After we'd walked a bit "downtown," we were sitting on a stoop by the side of the road for a moment and a guy came up and started talking to us who turned out to be the perfect former NRI -- which is what they call "non-resident Indians" here. Turns out that many, many Gujuratis -- most of whom seem to come from one giant very extended family that has the name Patel -- have emigrated abroad, to Britain, Canada, the States, etc. and at least in the U.S., they have absolutely monopolized the motel business -- about half of all U.S. chain motels are now owned by Patels. With a little prodding from us, this guy seemed happy to tell us his life story, which began with his going to New Jersey in his early twenties with $10 in his pocket to live with a sister (he is one of nine children). He had already gotten a B.A. and M.A. in chemistry here in India, and after a little while he got a job with the NYC Police Dept. forensics unit, which seemed pretty good to me. But apparently most Patels are incurably entrepreneurial, so he wanted to go into business, and the only business he had saved up enough to afford at that point was a dry cleaners, so he went to dry cleaning school (who even knew there was such a thing?) and bought a shop. With his wife working there while he continued at the NYPD, they were able to save up enough to buy their first motel, in Pennsylvania, and he gradually traded up through various intermediate motels in West Virginia, among other places, until now they own a 7 1/2 million dollar motel in San Antonio, TX. Not only that, but he's now come back to Ahmedabad to live (although occasionally flying over to the U.S. to attend to motel business) in a spiritual community run by someone called Da Da Bhagwan (or, at least, that's the website: dadabhagwan.org). Check out the website -- it's a very elaborate venture. In fact, I wouldn't be the least surprised if there's a group of devotees of this guy in Northampton and Amherst.

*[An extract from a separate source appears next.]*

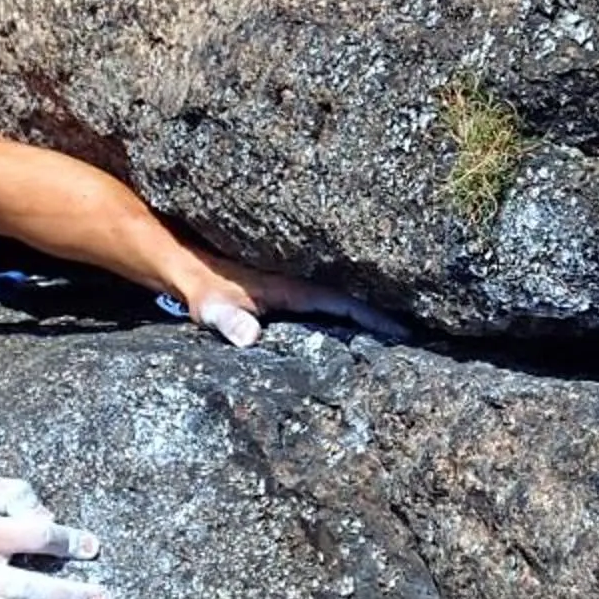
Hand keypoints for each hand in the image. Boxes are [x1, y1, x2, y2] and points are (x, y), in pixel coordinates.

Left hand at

He talked to us at some length about his spiritual beliefs -- certainly, though subtlely, in a proselytizing mode -- which is the second time in the less than two weeks we've been in India that we've been plunged deeply into spiritual discussion by a total stranger -- the first being in our guest house in Delhi, when the Indian man in the next room introduced himself over breakfast as a student of metaphysics and proceeded to elaborate an abstruse philosophy of life which I've, perhaps fortunately, mostly forgotten. I'm pretty sure proper breathing and reincarnation were both a part of it, but beyond that I can't say.

On a more secular note, we spent some time this afternoon meeting one of the new faculty members that Vivek has hired since he came here, a very friendly and interesting guy from Kerala who teaches "Cooperative Movements," among other courses. He's involved in a research project with people from around the world, coordinated by someone from the U. of Minnesota, that's looking at comparative government responses to global warming, so we had lots to talk about. His wife is also about to have their first child (he's young -- maybe thirtyish?), in late February, and he told me she had just left for her parents' home in Kerala, where she will be for and after the birth for about three months in total. This, I gather, is completely typical -- clearly the extended family is alive and well here in a way that is long gone for most people in the U.S. Ariel, Rebecca, and Tova -- if you are reading this -- beware! If and when your time comes to have children, perhaps your moms will scoop you up for months at a time as well!